- Born: Hope Skillman c. 1908 Grand Rapids, Michigan, U.S.
- Died: May 23, 1981 New Milford, Connecticut, U.S.
- Education: Goucher College
- Occupations: Textile designer, chief executive
- Known for: Founding Skillmill, Inc.

= Hope Skillman Schary =

American textile designer and business executive

Hope Skillman Schary (c. 1908 –1981) was an American textile designer and business executive. She founded the textile manufacturing company Skillmill (originally Hope Skillman, Inc.). She was a women's rights leader, heading organizations devoted to women. She served as president of The Fashion Group and the National Council of Women of the United States and as vice president of the International Council of Women.

==Early life and education==
Hope Skillman was born around 1908 in Grand Rapids, Michigan to Mary Christie and Frederic Cameron Skillman. She grew up in New York City where she attended private and public schools. She attended Goucher College in Maryland where she was a Kappa Alpha Theta sister and a member of the Goucher College Club.

==Career==
Schary began her career in the fashion industry in New York City in the 1930s. She was an associate editor at Parnassus magazine from 1932 to 1933 and an editor with The Fine Arts magazine from 1933 to 1934. She worked as a creative stylist for the Tabin-Picker Company and was hired as an assistant stylist at the Ameritex division of Cohn-Hall-Marx Co. in 1934. She became a stylist at Cohn-Hall-Marx in 1935 and was director from 1939 to 1942.

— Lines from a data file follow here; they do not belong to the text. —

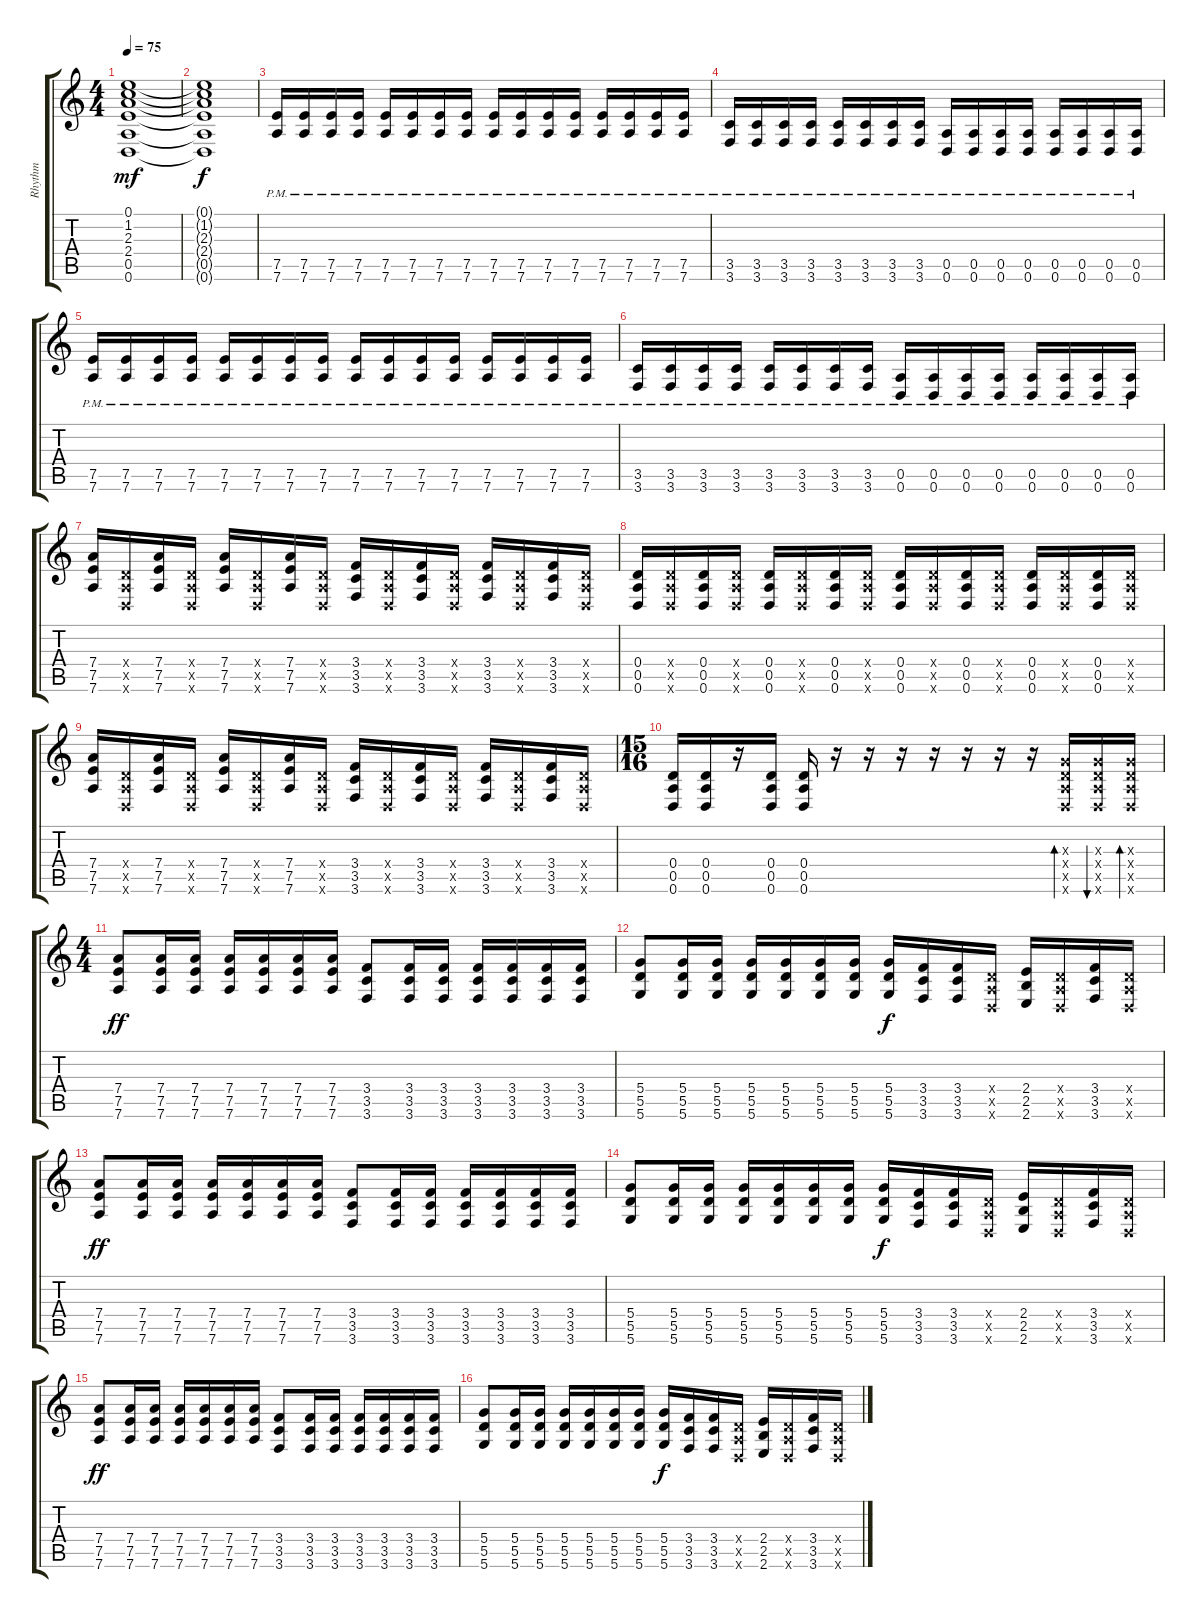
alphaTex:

\track ("Rhythm" "Rhythm") {instrument distortionguitar}
\staff {score tabs}
\tuning (E4 B3 G3 D3 A2 D2) {hide}
\ts (4 4)
\tempo 75
\clef g2
\ks c
(0.1 1.2 2.3 2.4 0.5 0.6).1{dy mf} |
(0.1{t} 1.2{t} 2.3{t} 2.4{t} 0.5{t} 0.6{t}).1{dy f} |
(7.5{pm} 7.6{pm}).16 (7.5{pm} 7.6{pm}).16 (7.5{pm} 7.6{pm}).16 (7.5{pm} 7.6{pm}).16 (7.5{pm} 7.6{pm}).16 (7.5{pm} 7.6{pm}).16 (7.5{pm} 7.6{pm}).16 (7.5{pm} 7.6{pm}).16 (7.5{pm} 7.6{pm}).16 (7.5{pm} 7.6{pm}).16 (7.5{pm} 7.6{pm}).16 (7.5{pm} 7.6{pm}).16 (7.5{pm} 7.6{pm}).16 (7.5{pm} 7.6{pm}).16 (7.5{pm} 7.6{pm}).16 (7.5{pm} 7.6{pm}).16 |
(3.5{pm} 3.6{pm}).16 (3.5{pm} 3.6{pm}).16 (3.5{pm} 3.6{pm}).16 (3.5{pm} 3.6{pm}).16 (3.5{pm} 3.6{pm}).16 (3.5{pm} 3.6{pm}).16 (3.5{pm} 3.6{pm}).16 (3.5{pm} 3.6{pm}).16 (0.5{pm} 0.6{pm}).16 (0.5{pm} 0.6{pm}).16 (0.5{pm} 0.6{pm}).16 (0.5{pm} 0.6{pm}).16 (0.5{pm} 0.6{pm}).16 (0.5{pm} 0.6{pm}).16 (0.5{pm} 0.6{pm}).16 (0.5{pm} 0.6{pm}).16 |
(7.5{pm} 7.6{pm}).16 (7.5{pm} 7.6{pm}).16 (7.5{pm} 7.6{pm}).16 (7.5{pm} 7.6{pm}).16 (7.5{pm} 7.6{pm}).16 (7.5{pm} 7.6{pm}).16 (7.5{pm} 7.6{pm}).16 (7.5{pm} 7.6{pm}).16 (7.5{pm} 7.6{pm}).16 (7.5{pm} 7.6{pm}).16 (7.5{pm} 7.6{pm}).16 (7.5{pm} 7.6{pm}).16 (7.5{pm} 7.6{pm}).16 (7.5{pm} 7.6{pm}).16 (7.5{pm} 7.6{pm}).16 (7.5{pm} 7.6{pm}).16 |
(3.5{pm} 3.6{pm}).16 (3.5{pm} 3.6{pm}).16 (3.5{pm} 3.6{pm}).16 (3.5{pm} 3.6{pm}).16 (3.5{pm} 3.6{pm}).16 (3.5{pm} 3.6{pm}).16 (3.5{pm} 3.6{pm}).16 (3.5{pm} 3.6{pm}).16 (0.5{pm} 0.6{pm}).16 (0.5{pm} 0.6{pm}).16 (0.5{pm} 0.6{pm}).16 (0.5{pm} 0.6{pm}).16 (0.5{pm} 0.6{pm}).16 (0.5{pm} 0.6{pm}).16 (0.5{pm} 0.6{pm}).16 (0.5{pm} 0.6{pm}).16 |
(7.4 7.5 7.6).16 (0.4{x} 0.5{x} 0.6{x}).16 (7.4 7.5 7.6).16 (0.4{x} 0.5{x} 0.6{x}).16 (7.4 7.5 7.6).16 (0.4{x} 0.5{x} 0.6{x}).16 (7.4 7.5 7.6).16 (0.4{x} 0.5{x} 0.6{x}).16 (3.4 3.5 3.6).16 (0.4{x} 0.5{x} 0.6{x}).16 (3.4 3.5 3.6).16 (0.4{x} 0.5{x} 0.6{x}).16 (3.4 3.5 3.6).16 (0.4{x} 0.5{x} 0.6{x}).16 (3.4 3.5 3.6).16 (0.4{x} 0.5{x} 0.6{x}).16 |
(0.4 0.5 0.6).16 (0.4{x} 0.5{x} 0.6{x}).16 (0.4 0.5 0.6).16 (0.4{x} 0.5{x} 0.6{x}).16 (0.4 0.5 0.6).16 (0.4{x} 0.5{x} 0.6{x}).16 (0.4 0.5 0.6).16 (0.4{x} 0.5{x} 0.6{x}).16 (0.4 0.5 0.6).16 (0.4{x} 0.5{x} 0.6{x}).16 (0.4 0.5 0.6).16 (0.4{x} 0.5{x} 0.6{x}).16 (0.4 0.5 0.6).16 (0.4{x} 0.5{x} 0.6{x}).16 (0.4 0.5 0.6).16 (0.4{x} 0.5{x} 0.6{x}).16 |
(7.4 7.5 7.6).16 (0.4{x} 0.5{x} 0.6{x}).16 (7.4 7.5 7.6).16 (0.4{x} 0.5{x} 0.6{x}).16 (7.4 7.5 7.6).16 (0.4{x} 0.5{x} 0.6{x}).16 (7.4 7.5 7.6).16 (0.4{x} 0.5{x} 0.6{x}).16 (3.4 3.5 3.6).16 (0.4{x} 0.5{x} 0.6{x}).16 (3.4 3.5 3.6).16 (0.4{x} 0.5{x} 0.6{x}).16 (3.4 3.5 3.6).16 (0.4{x} 0.5{x} 0.6{x}).16 (3.4 3.5 3.6).16 (0.4{x} 0.5{x} 0.6{x}).16 |
\ts (15 16)
(0.4 0.5 0.6).16 (0.4 0.5 0.6).16 r.16 (0.4 0.5 0.6).16 (0.4 0.5 0.6).16 r.16 r.16 r.16 r.16 r.16 r.16 r.16 (0.3{x} 0.4{x} 0.5{x} 0.6{x}).16{bd 60} (0.3{x} 0.4{x} 0.5{x} 0.6{x}).16{bu 60} (0.3{x} 0.4{x} 0.5{x} 0.6{x}).16{bd 60} |
\ts (4 4)
(7.4 7.5 7.6).8{dy ff} (7.4 7.5 7.6).16 (7.4 7.5 7.6).16 (7.4 7.5 7.6).16 (7.4 7.5 7.6).16 (7.4 7.5 7.6).16 (7.4 7.5 7.6).16 (3.4 3.5 3.6).8 (3.4 3.5 3.6).16 (3.4 3.5 3.6).16 (3.4 3.5 3.6).16 (3.4 3.5 3.6).16 (3.4 3.5 3.6).16 (3.4 3.5 3.6).16 |
(5.4 5.5 5.6).8 (5.4 5.5 5.6).16 (5.4 5.5 5.6).16 (5.4 5.5 5.6).16 (5.4 5.5 5.6).16 (5.4 5.5 5.6).16 (5.4 5.5 5.6).16 (5.4 5.5 5.6).16{dy f} (3.4 3.5 3.6).16 (3.4 3.5 3.6).16 (0.4{x} 0.5{x} 0.6{x}).16 (2.4 2.5 2.6).16 (0.4{x} 0.5{x} 0.6{x}).16 (3.4 3.5 3.6).16 (0.4{x} 0.5{x} 0.6{x}).16 |
(7.4 7.5 7.6).8{dy ff} (7.4 7.5 7.6).16 (7.4 7.5 7.6).16 (7.4 7.5 7.6).16 (7.4 7.5 7.6).16 (7.4 7.5 7.6).16 (7.4 7.5 7.6).16 (3.4 3.5 3.6).8 (3.4 3.5 3.6).16 (3.4 3.5 3.6).16 (3.4 3.5 3.6).16 (3.4 3.5 3.6).16 (3.4 3.5 3.6).16 (3.4 3.5 3.6).16 |
(5.4 5.5 5.6).8 (5.4 5.5 5.6).16 (5.4 5.5 5.6).16 (5.4 5.5 5.6).16 (5.4 5.5 5.6).16 (5.4 5.5 5.6).16 (5.4 5.5 5.6).16 (5.4 5.5 5.6).16{dy f} (3.4 3.5 3.6).16 (3.4 3.5 3.6).16 (0.4{x} 0.5{x} 0.6{x}).16 (2.4 2.5 2.6).16 (0.4{x} 0.5{x} 0.6{x}).16 (3.4 3.5 3.6).16 (0.4{x} 0.5{x} 0.6{x}).16 |
(7.4 7.5 7.6).8{dy ff} (7.4 7.5 7.6).16 (7.4 7.5 7.6).16 (7.4 7.5 7.6).16 (7.4 7.5 7.6).16 (7.4 7.5 7.6).16 (7.4 7.5 7.6).16 (3.4 3.5 3.6).8 (3.4 3.5 3.6).16 (3.4 3.5 3.6).16 (3.4 3.5 3.6).16 (3.4 3.5 3.6).16 (3.4 3.5 3.6).16 (3.4 3.5 3.6).16 |
(5.4 5.5 5.6).8 (5.4 5.5 5.6).16 (5.4 5.5 5.6).16 (5.4 5.5 5.6).16 (5.4 5.5 5.6).16 (5.4 5.5 5.6).16 (5.4 5.5 5.6).16 (5.4 5.5 5.6).16{dy f} (3.4 3.5 3.6).16 (3.4 3.5 3.6).16 (0.4{x} 0.5{x} 0.6{x}).16 (2.4 2.5 2.6).16 (0.4{x} 0.5{x} 0.6{x}).16 (3.4 3.5 3.6).16 (0.4{x} 0.5{x} 0.6{x}).16
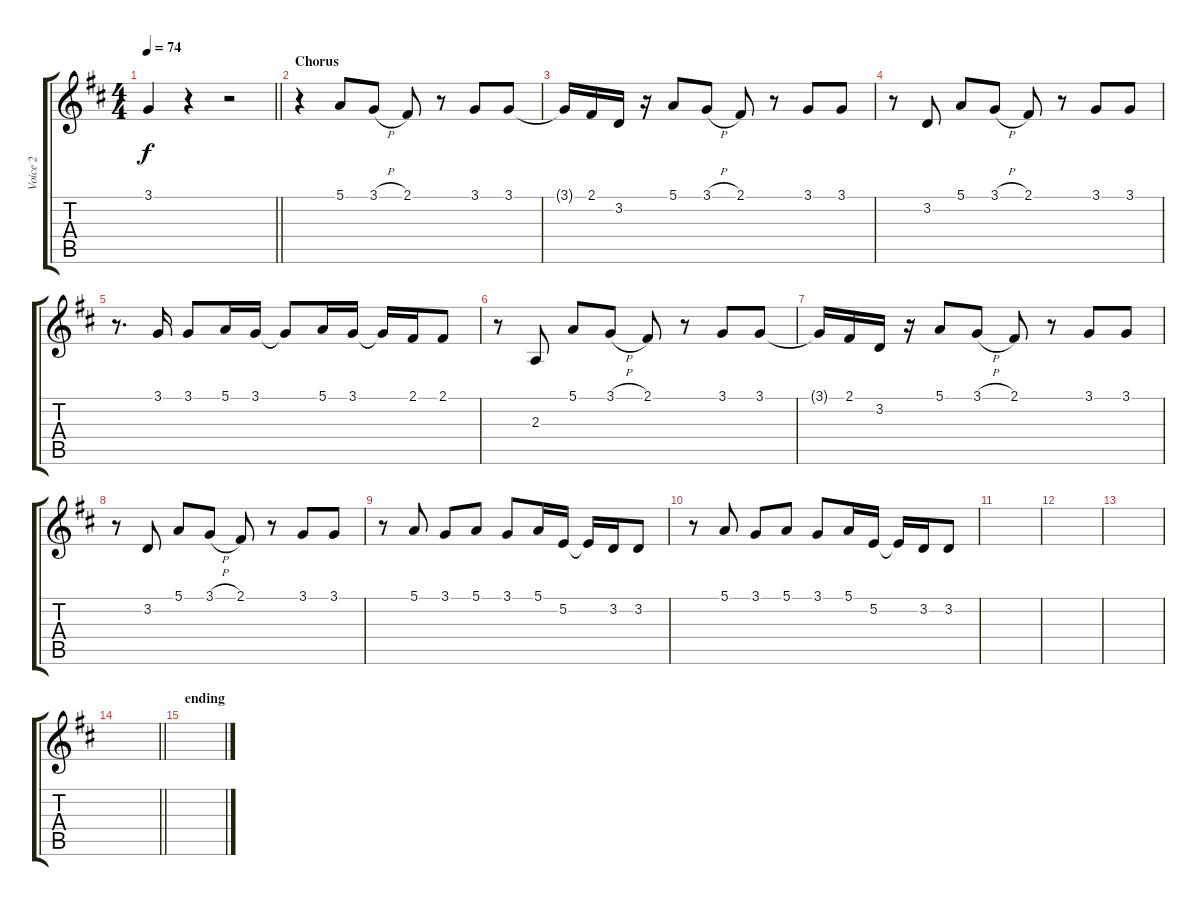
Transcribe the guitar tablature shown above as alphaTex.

\track ("Voice 2" "Voice 2") {instrument oboe}
\staff {score tabs}
\tuning (E4 B3 G3 D3 A2 E2) {hide}
\ts (4 4)
\tempo 74
\clef g2
\barLineRight lightlight
\ks d
3.1{t}.4{dy f} r.4 r.2 |
\section ("" "Chorus")
r.4 5.1.8 3.1{h}.8 2.1.8 r.8 3.1.8 3.1.8 |
3.1{t}.16 2.1.16 3.2.16 r.16 5.1.8 3.1{h}.8 2.1.8 r.8 3.1.8 3.1.8 |
r.8 3.2.8 5.1.8 3.1{h}.8 2.1.8 r.8 3.1.8 3.1.8 |
r.8{d} 3.1.16 3.1.8 5.1.16 3.1.16 3.1{t}.8 5.1.16 3.1.16 3.1{t}.16 2.1.16 2.1.8 |
r.8 2.3.8 5.1.8 3.1{h}.8 2.1.8 r.8 3.1.8 3.1.8 |
3.1{t}.16 2.1.16 3.2.16 r.16 5.1.8 3.1{h}.8 2.1.8 r.8 3.1.8 3.1.8 |
r.8 3.2.8 5.1.8 3.1{h}.8 2.1.8 r.8 3.1.8 3.1.8 |
r.8 5.1.8 3.1.8 5.1.8 3.1.8 5.1.16 5.2.16 5.2{t}.16 3.2.16 3.2.8 |
r.8 5.1.8 3.1.8 5.1.8 3.1.8 5.1.16 5.2.16 5.2{t}.16 3.2.16 3.2.8 |
|
|
|
\barLineRight lightlight
|
\section ("" "ending")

Schary was among the first American textile designers, and in 1942 founded her own textile manufacturing company, Hope Skillman Inc. The company, later renamed Skillmill, Inc., designed and produced a line of textiles under her name. Schary was called the "only woman cotton fabric converter in the United States" and was likely the first woman owner of a textile manufacturer. She sold her textiles to stores and designers. For a number of years, even after World War II, her company solely employed women. She served as the company's chief executive until the early 1960s when she retired. In answer to a question regarding how she had settled on her career, she replied that she "needed to become self-sustaining" and wanted to make use of her education and ambition.

==Women's rights movement and retirement==
Following her retirement from Skillmill in the 1960s, Schary turned her focus to women's rights and led several organizations dedicated to the advancement of women. She was president of Fashion Group, Inc., a fashion industry association for women, from 1958 to 1960 and served on its advisory council. She was president of the National Council of Women of the United States from 1970 to 1972. She served a second term as the council's president from 1976 to 1978. She represented the council on commissions in Washington D.C. and served as the organization's representative to the International Council of Women. She was also a vice president of the International Council of Women.

Schary was a boardmember of the Coalition of National Volunteer Organizations and the National Center for Voluntary Action. She had membership with the Inner Circle in New York City and the Cosmopolitan Club.

==Personal life==
Schary married painter Saul Schary on December 15, 1934. She lived in New Milford, Connecticut and had a New York residence in Greenwich Village. Her husband died in 1978. Schary died at her New Milford home on May 23, 1981.